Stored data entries
-- Opening Marker --
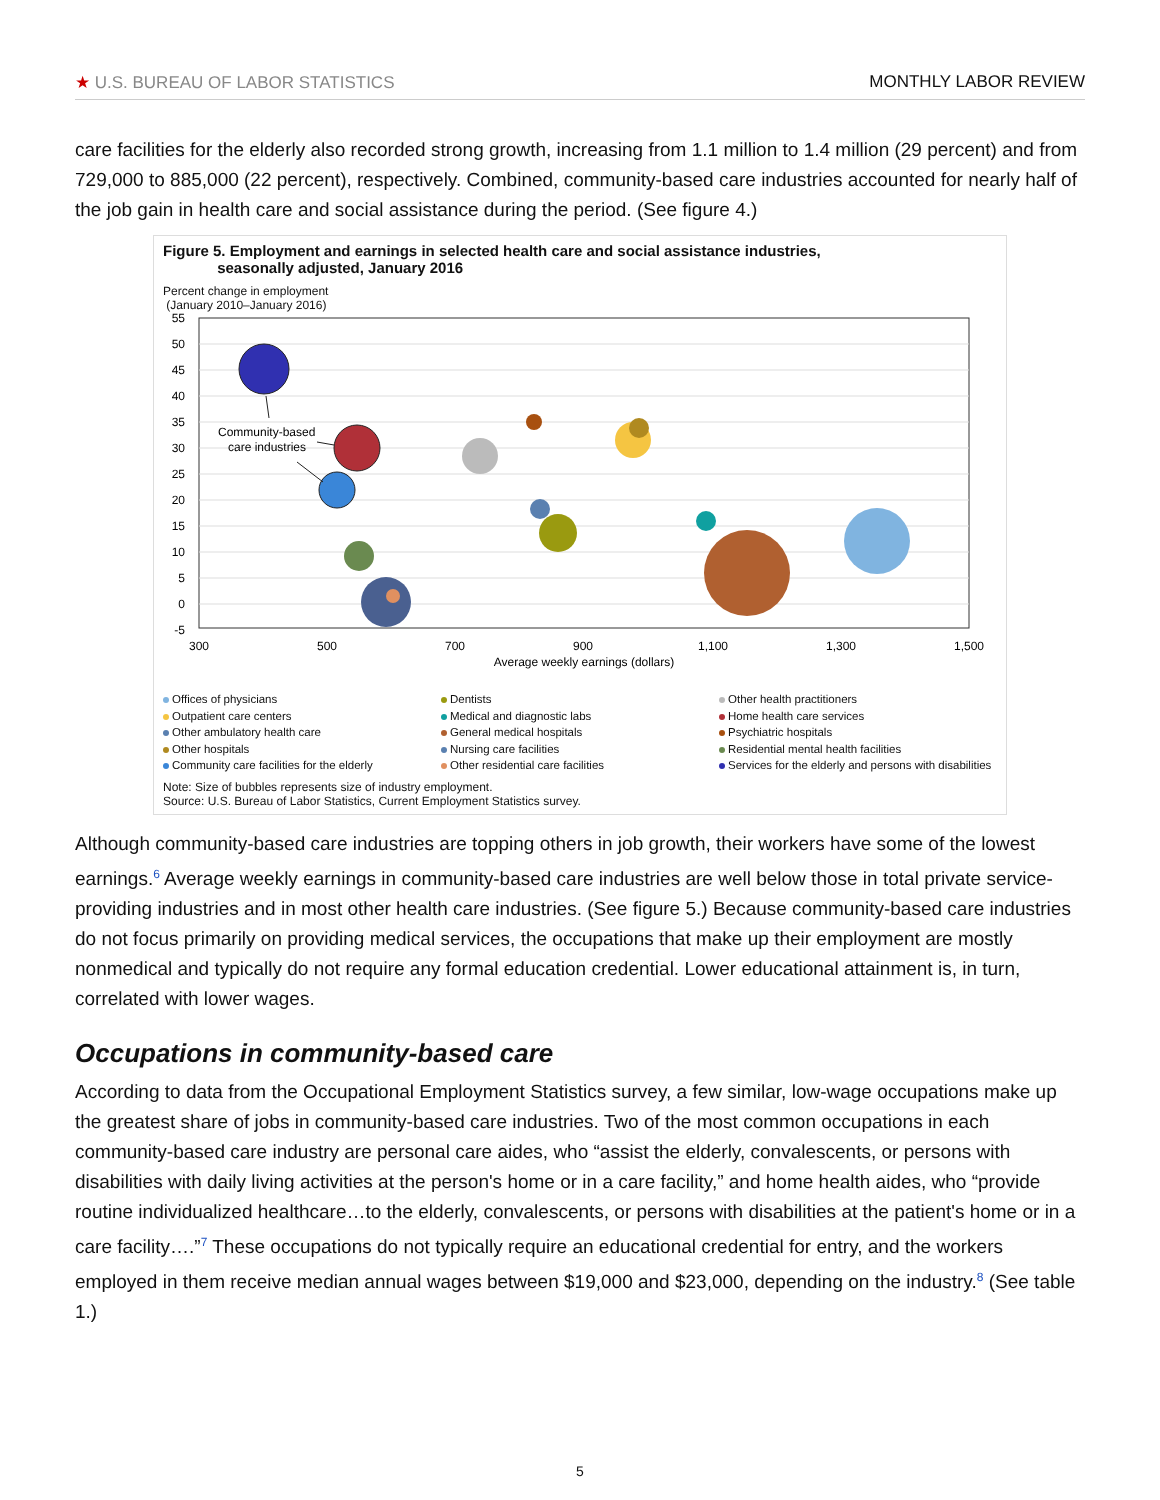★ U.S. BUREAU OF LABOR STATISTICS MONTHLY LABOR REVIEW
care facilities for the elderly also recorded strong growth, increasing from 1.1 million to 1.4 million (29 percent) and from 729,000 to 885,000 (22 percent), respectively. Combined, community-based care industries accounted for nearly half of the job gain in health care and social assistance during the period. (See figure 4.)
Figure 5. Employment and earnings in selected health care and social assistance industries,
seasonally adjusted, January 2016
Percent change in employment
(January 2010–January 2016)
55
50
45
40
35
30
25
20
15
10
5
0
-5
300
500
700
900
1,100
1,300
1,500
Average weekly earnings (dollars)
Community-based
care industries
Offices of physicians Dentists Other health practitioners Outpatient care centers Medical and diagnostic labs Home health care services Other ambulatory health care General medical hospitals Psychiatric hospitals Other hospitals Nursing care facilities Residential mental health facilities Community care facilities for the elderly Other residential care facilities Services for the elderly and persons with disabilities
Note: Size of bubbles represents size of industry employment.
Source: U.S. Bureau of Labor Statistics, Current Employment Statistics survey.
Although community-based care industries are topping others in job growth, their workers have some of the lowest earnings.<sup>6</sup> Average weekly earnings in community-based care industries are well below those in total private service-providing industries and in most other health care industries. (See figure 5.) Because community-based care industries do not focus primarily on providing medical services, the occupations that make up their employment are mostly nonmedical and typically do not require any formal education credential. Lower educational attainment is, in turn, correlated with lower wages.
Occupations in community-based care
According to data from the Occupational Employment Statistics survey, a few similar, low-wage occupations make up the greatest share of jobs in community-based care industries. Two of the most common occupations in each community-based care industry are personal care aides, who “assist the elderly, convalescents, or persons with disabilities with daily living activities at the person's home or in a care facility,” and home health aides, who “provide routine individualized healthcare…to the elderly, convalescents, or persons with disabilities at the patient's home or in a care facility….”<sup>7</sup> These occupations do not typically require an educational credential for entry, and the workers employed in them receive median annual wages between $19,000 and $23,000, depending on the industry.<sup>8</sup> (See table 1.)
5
-- Closing Marker --
* _What you have to do_
Above are records with pictures; repeat them exactly, but without the pictures.

* _Answer box_
★ U.S. BUREAU OF LABOR STATISTICS MONTHLY LABOR REVIEW
care facilities for the elderly also recorded strong growth, increasing from 1.1 million to 1.4 million (29 percent) and from 729,000 to 885,000 (22 percent), respectively. Combined, community-based care industries accounted for nearly half of the job gain in health care and social assistance during the period. (See figure 4.)
Figure 5. Employment and earnings in selected health care and social assistance industries,
seasonally adjusted, January 2016
Percent change in employment
(January 2010–January 2016)
55
50
45
40
35
30
25
20
15
10
5
0
-5
300
500
700
900
1,100
1,300
1,500
Average weekly earnings (dollars)
Community-based
care industries
Offices of physicians Dentists Other health practitioners Outpatient care centers Medical and diagnostic labs Home health care services Other ambulatory health care General medical hospitals Psychiatric hospitals Other hospitals Nursing care facilities Residential mental health facilities Community care facilities for the elderly Other residential care facilities Services for the elderly and persons with disabilities
Note: Size of bubbles represents size of industry employment.
Source: U.S. Bureau of Labor Statistics, Current Employment Statistics survey.
Although community-based care industries are topping others in job growth, their workers have some of the lowest earnings.<sup>6</sup> Average weekly earnings in community-based care industries are well below those in total private service-providing industries and in most other health care industries. (See figure 5.) Because community-based care industries do not focus primarily on providing medical services, the occupations that make up their employment are mostly nonmedical and typically do not require any formal education credential. Lower educational attainment is, in turn, correlated with lower wages.
Occupations in community-based care
According to data from the Occupational Employment Statistics survey, a few similar, low-wage occupations make up the greatest share of jobs in community-based care industries. Two of the most common occupations in each community-based care industry are personal care aides, who “assist the elderly, convalescents, or persons with disabilities with daily living activities at the person's home or in a care facility,” and home health aides, who “provide routine individualized healthcare…to the elderly, convalescents, or persons with disabilities at the patient's home or in a care facility….”<sup>7</sup> These occupations do not typically require an educational credential for entry, and the workers employed in them receive median annual wages between $19,000 and $23,000, depending on the industry.<sup>8</sup> (See table 1.)
5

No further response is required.